ASSIGNED TASK 1:
Please copy the part of the leaf-count thread that opens with the words containing "So finally, i" and closes with "be 3 (len[4,5,6])".
ASSIGNED TASK 2:
Carry on the leaf-count thread from its last line.

EXTRACT TO READ:
--- START ---
Let's say here is input:

input = {1:[2,3], 2:[], 3:[4,5,6], 4:[], 5:[], 6:[]}

This can be represented like below: tree

If all leaf nodes are 1, we can change like this:

for idx, val in input[1]:
    if len(input[val]) == 0:
        input[1][idx] = [] # input[1] = [[], 3]
    else:
        input[1][idx] = input[val] # input[1] = [[], [4,5,6]]

And then somehow, input[1] can be input[1] = [[],[[],[],[]]].

So finally, i wanna get multiple numbers of each dict key elements compared to leaf nodes.

I am not sure the description that i wrote is clear.

Anyways, What i want get is like:

# 2, 4, 5, 6 are all leaf nodes.
# 3 is including [4, 5, 6] which are all leaf nodes, then 3's value must be 3 (len[4,5,6])
# 1 is including [2, 3]. Among them, only 2 is leaf. And 3's value is 3. So output[1] = 1   3 = 4

output = {1:4, 2:1, 3:3, 4:1, 5:1, 6:1}

CodePudding user response:

Simple recursion with functools.lru_cache:

from functools import lru_cache


def leaves_count(tree):
    @lru_cache
    def cntr(key):
        value = tree[key]
        return sum(map(cntr, value)) if value else 1

    return {k: cntr(k) for k in tree}

Test:

>>> tree = {1: [2, 3], 2: [], 3: [4, 5, 6], 4: [], 5: [], 6: []}
>>> leaves_count(tree)
--- END ---
RECORDED DATA:
--- START ---
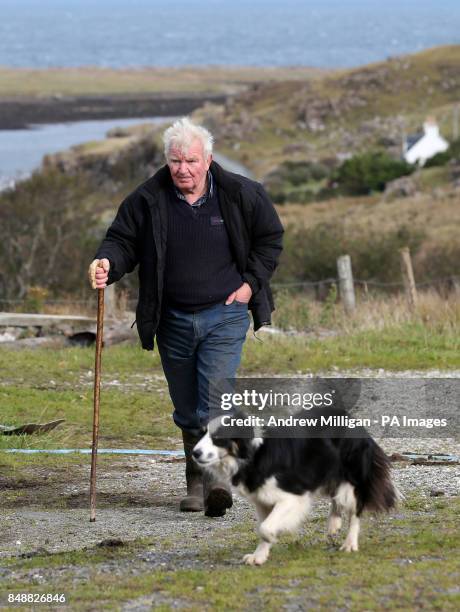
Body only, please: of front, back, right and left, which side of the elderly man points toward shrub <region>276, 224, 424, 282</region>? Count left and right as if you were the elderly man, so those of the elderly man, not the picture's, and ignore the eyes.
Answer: back

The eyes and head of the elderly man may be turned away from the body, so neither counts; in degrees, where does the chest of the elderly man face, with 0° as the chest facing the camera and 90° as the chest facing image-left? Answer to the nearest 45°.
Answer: approximately 0°

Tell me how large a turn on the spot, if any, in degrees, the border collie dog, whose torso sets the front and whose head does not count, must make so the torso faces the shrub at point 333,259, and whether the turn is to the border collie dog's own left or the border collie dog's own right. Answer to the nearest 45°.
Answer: approximately 135° to the border collie dog's own right

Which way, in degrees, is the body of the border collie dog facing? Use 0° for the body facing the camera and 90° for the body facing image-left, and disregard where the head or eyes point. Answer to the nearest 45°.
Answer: approximately 45°

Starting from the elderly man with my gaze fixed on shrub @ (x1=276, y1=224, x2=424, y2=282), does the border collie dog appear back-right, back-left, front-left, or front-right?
back-right
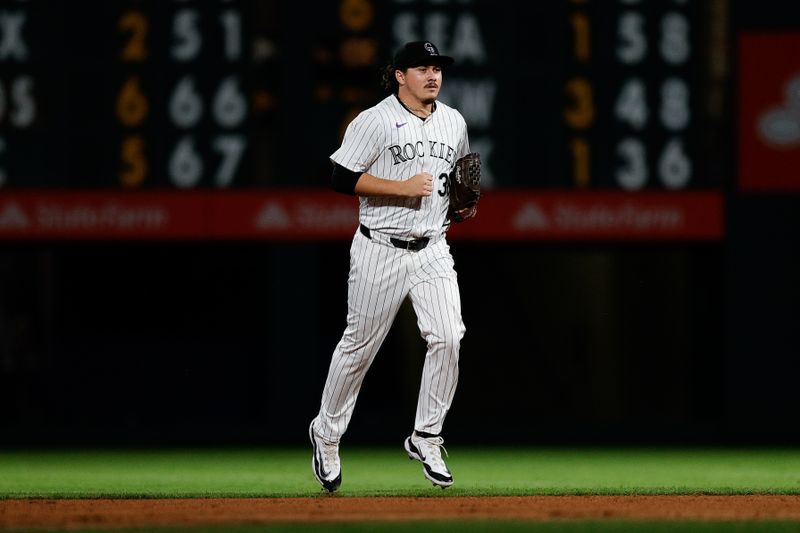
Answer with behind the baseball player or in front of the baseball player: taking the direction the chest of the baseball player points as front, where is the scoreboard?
behind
--- END ---
ANSWER SECTION 1:
So finally, i wanna get multiple numbers of each dict key elements compared to leaf nodes.

I am not sure the description that i wrote is clear.

Anyways, What i want get is like:

# 2, 4, 5, 6 are all leaf nodes.
# 3 is including [4, 5, 6] which are all leaf nodes, then 3's value must be 3 (len[4,5,6])

ANSWER SECTION 2:
{1: 4, 2: 1, 3: 3, 4: 1, 5: 1, 6: 1}

Manually implement the cached version:

def leaves_count(tree):
    def cntr(key):
        cnt = cache.get(key)
        if cnt:
            return cnt

        value = tree[key]
        cache[key] = cnt = sum(map(cntr, value)) if value else 1
        return cnt

    cache = {}
    return {k: cntr(k) for k in tree}

CodePudding user response:

Using recursion method

Code:

dic=   {1:[2,3], 2:[], 3:[4,5,6], 4:[], 5:[], 6:[]}

def recur(val, leaf):
    for v in val:
        if v in dic.keys():
            if len(dic[v])==0:
                leaf.append(v)
            else:
                recur(dic[v],leaf) 
        else:
            leaf.append(v)
    return len(leaf)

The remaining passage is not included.